The sleeves are a bit longer. Note the Chemex coffeemaker as accessory.
Next is a design so Loja-esque, given the proliferation of triangles all over the campus in every medium you can think of, including in her own contributions, this fabric and the garment have to be Loja Saarinen designs.
I am not sure what the pale fabric is, obviously soft and drapey, but the design could be embroidered or appliqued ribbon. (Family boost: she’s sitting in one of the Eero-designed auditorium chairs.)

Loja Saarinen, c. 1934. Courtesy Cranbrook Archives.
This is one of the best examples of Loja’s sense of style, though probably not her own work. She is warm, stylish and utterly without fuss. Attention PETA, this is before the days of reasonable-looking faux fur. The coat is a thick wool with light-colored top-stitching down the sleeves and front bodice panels.

Eliel and Loja Saarinen. Copyright Cranbrook Archives.
Dress-up clothes, we have them: a lovely photograph of a younger L. S. Swirls of fabric and triangle earrings.

Portrait of Loja Saarinen, 1932. Max Habrecht, photographer. Copyright Cranbrook Archives.
This looks like a dress with swaths of color in the bodice such as you might see in her rug design. This could be silk satin, or what was called “art silk.” It looks bias-cut, which would make for a good fit, but which is unforgiving for the seamstress.
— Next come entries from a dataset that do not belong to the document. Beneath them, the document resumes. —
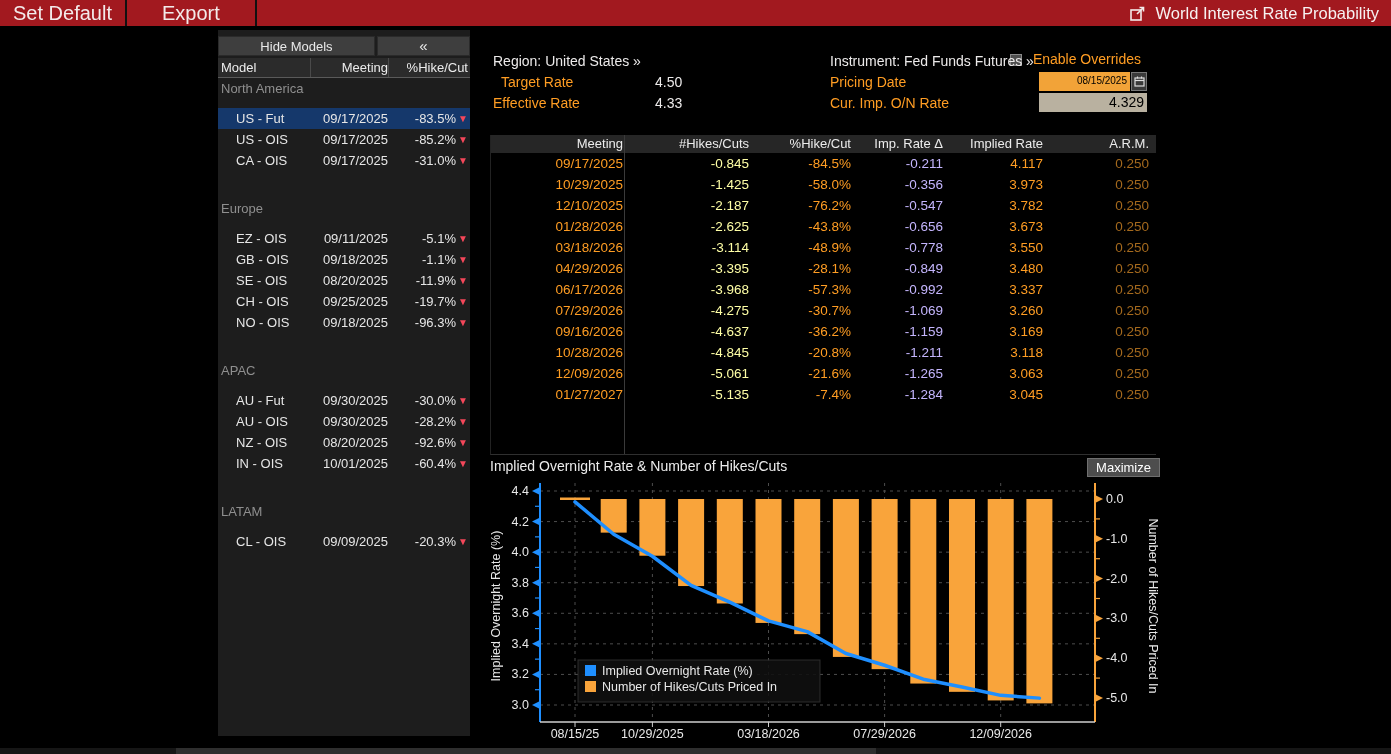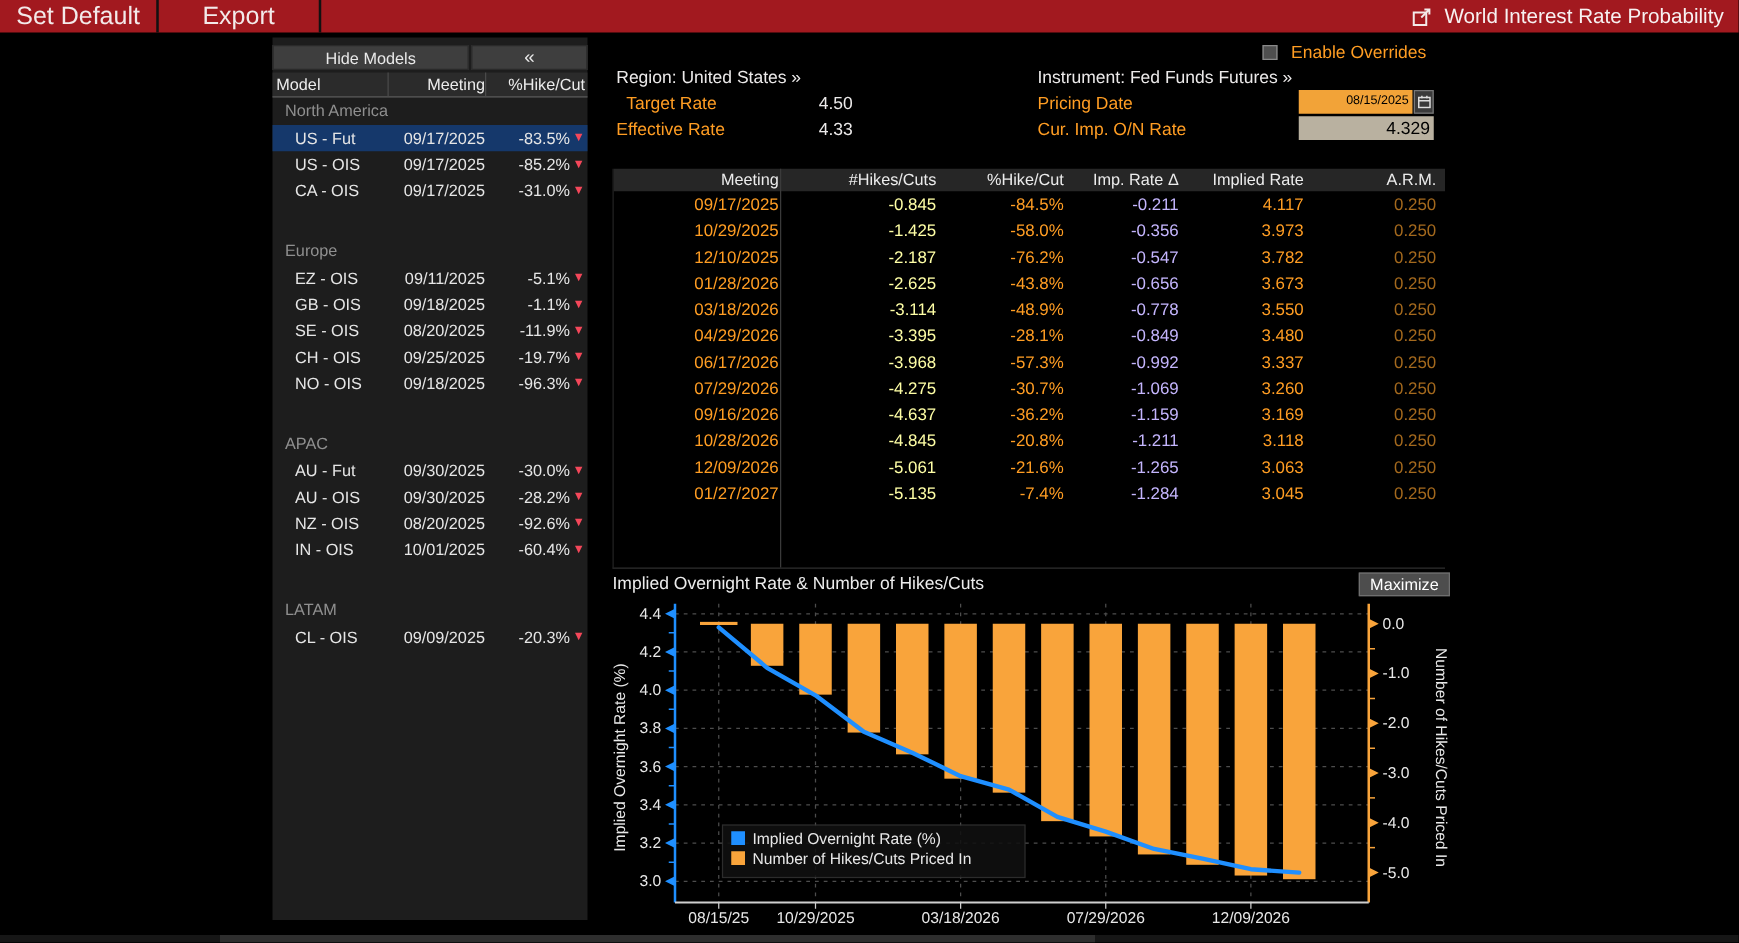--- a/index.html
+++ b/index.html
@@ -185,7 +185,7 @@
   </aside>
 
   <div class="main">
-    <div class="abs" style="left:520px; top:3px;">
+    <div class="abs" style="left:520px; top:21px;">
       <span class="chkbox"></span>
       <span class="lbl-o" style="margin-left:7px;">Enable Overrides</span>
     </div>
You can’t see her hair very well, but it appears fashionably cropped.
In the following Crandemonium photograph Loja’s attire looks like a variation on a theme. I suspect this is a top she made for the occasion, worn over a separate skirt. Eliel Saarinen’s jacket has matching color stripes. The Saarinen column hats make the outfit for both party-goers. Loja’s dress has a train as befits the queen of Crandemonium. The orb of office for King Eliel is a grapefruit.

Loja and Eliel Saarinen at the Crandemonium Ball, Feb. 1934. Richard G. Askew, photographer. Copyright Cranbrook Archives.
At last a color photograph. This may be the same top with a matching skirt, and quite a few years later, but now we see the Saarinen choice of color (Family boost: another Eero chair.)

Loja Saarinen in her Vaughn Road home, c. 1962. Courtesy Cranbrook Archives.
Loja Saarinen was not a self-promoter. Her work speaks for itself. Her hand is in so many aspects of design all over the Cranbrook campus. This is just a glimpse at a few (fashion) design choices Mrs. Saarinen made about herself. She told Virginia Christ-Janer in a 1964 interview, “With our family [art is] a disease.” More than that, the Saarinens were all so capable, why would they not keep designing? Just like Karl Lagerfeld, to design is to breathe.
For a last word on anything to do with fashion, from all-time humorist Mark Twain: “Clothes make the man. Naked people have little or no influence on society.”